Let’s stipulate that Rex Tillerson is qualified to be secretary of state. ExxonMobil is one of the ten most valuable public corporations in the world, with annual revenues of more than $230 billion and a market capitalization of $363 billion. It depends on access to oil resources in nations across the globe and thus essentially has its own foreign policy, and Tillerson has been its CEO for more than a decade. By experience and knowledge alone, he isn’t just “qualified”; he’s one of the most qualified Americans alive.
But his qualifications aren’t at issue; his philosophy is.
Unlike multiple other Trump picks, we simply don’t know what Tillerson truly believes. And that makes him a sharp departure from Trump’s other cabinet picks. As a businessman who never served in the military, the president-elect eased doubts about his ability to run the Pentagon by choosing James Mattis as secretary of defense. He signaled his commitment to a tough and uncompromising homeland-security policy by picking John Kelly to run DHS. Jeff Sessions, Betsy DeVos, and Rick Perry, too, had well-developed worldviews and lengthy track records in politics.
In other words, Trump’s cabinet has thus far been filled with nominees who allow him to say, “If you don’t trust me, you can certainly trust my pick.” Whether he cares about expanding his base or not, his choices have helped ease the concerns not just of the few remaining Never Trumpers but also of the millions who voted for him despite their worries about his inexperience and/or his commitment to conservative principles.
Tillerson, by contrast, is a secretary of state nominee with (as of yet) no known foreign-policy philosophy. He’s spent his entire career at ExxonMobil, which means his extensive dealings with foreign governments have all been in the service of the company’s bottom line. And doing what’s best for the company’s bottom line has just so happened to mean forging a close, decades-long working relationship with Vladimir Putin.
Tillerson’s ties to Russia and the Kremlin are old and deep. Before becoming ExxonMobil’s CEO, he helped manage its Russian ventures. In his 40+ years at the company, it has made immense investments in Russia, and in his capacity as CEO, he has opposed sanctions implemented as punishment for Russia’s invasion of Ukraine. Putin personally awarded him the “Order of Friendship,” the highest honor Russia bestows on foreign citizens.
Tillerson is the pick least likely to ease concerns that Trump is too close to Putin.
Given these ties, Tillerson is the pick least likely to ease concerns that Trump is too close to Putin, perhaps the most formidable adversary our nation faces.

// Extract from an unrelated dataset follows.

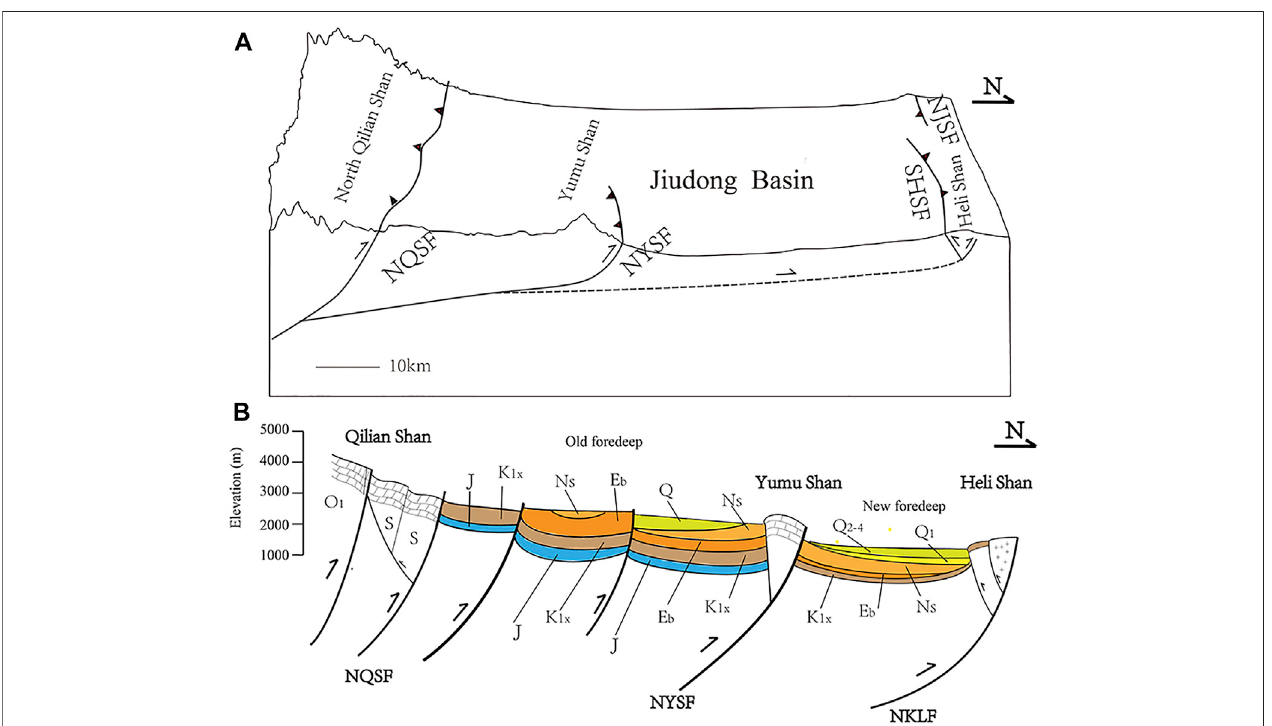
FIGURE2| Observations nearstudypro fi le. (A) Structure diagramoffourmajorthrustsand threemountain rangesinacrustal-scale SWS-NEN sectioninJiudong Basin (modi fi ed from Hu et al., 2019). These structural elements are now clearly associated with horizontal contraction dynamics in region. (B) Geological cross-section ofJiudongbasinonanearbypro fi le,closetoourselectedpro fi le;panelmodi fi edfromFangetal.,2012.NQSF,NorthQilianshanfault;NYSF,northYumuShanfault;and NKLF, northern marginal fault of Kuantan Shan – Longshou Shan. O 1 , Early Ordovician; S, Silurian; J, Jurassic; K 1x , Early Cretaceous Xiagou Formation; E b , Palaeogene Baiyanghe Formation; N s , Neogene Shulehe Formation; Q 1 , Early Quaternary; Q 2 – 4 , Late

During the campaign, Trump was all over the place in his foreign-policy pronouncements — lurching from left-wing conspiracy theories (Bush lied, people died), to isolationism, to old-school exploitation (bomb them all and take their oil). But his public admiration of Putin has been longstanding, consistent, and troubling — even to the extent that he’s excused the Russian regime’s alleged murder of journalists by saying, “I think our country does plenty of killing also.”
During and after the campaign, Trump has responded to claims that Russia tried to interfere in the election with self-interested and incredible skepticism (at one point arguing that the hacker could have been “somebody sitting on their bed that weighs 400 pounds”), and by attacking the credibility of American intelligence agencies. On Friday, he responded to reports that the CIA believes Russia was trying to help him win by saying, “These are the same people that said Saddam Hussein had weapons of mass destruction.”
Oddly enough, to deflect critics of the pick, Trump’s team is pointing people to George W. Bush’s foreign-policy establishment, which he so mercilessly criticized during the Republican primaries. Tillerson donated to Right to Rise
, the super PAC that backed Jeb Bush, and key players in the Bush administration’s foreign policy, including Dick Cheney, Condoleezza Rice, and Bob Gates, have endorsed his nomination. (When “draining” the swamp doesn’t work, you can always seek its seal of approval.)
In other words, the Tillerson pick seems more like an extended middle finger at critics of Trump’s dalliance with Putin than anything else, but it’s also a puzzling repudiation of his base. To the extent that Tillerson isn’t a dangerously pro-Russian choice to run Foggy Bottom, it’s only because he’s a card-carrying member of the Bush wing of the Republican party. He is, in other words, not the kind of outsider Trump’s most loyal supporters voted for — and that may be the only reason he earns Senate confirmation.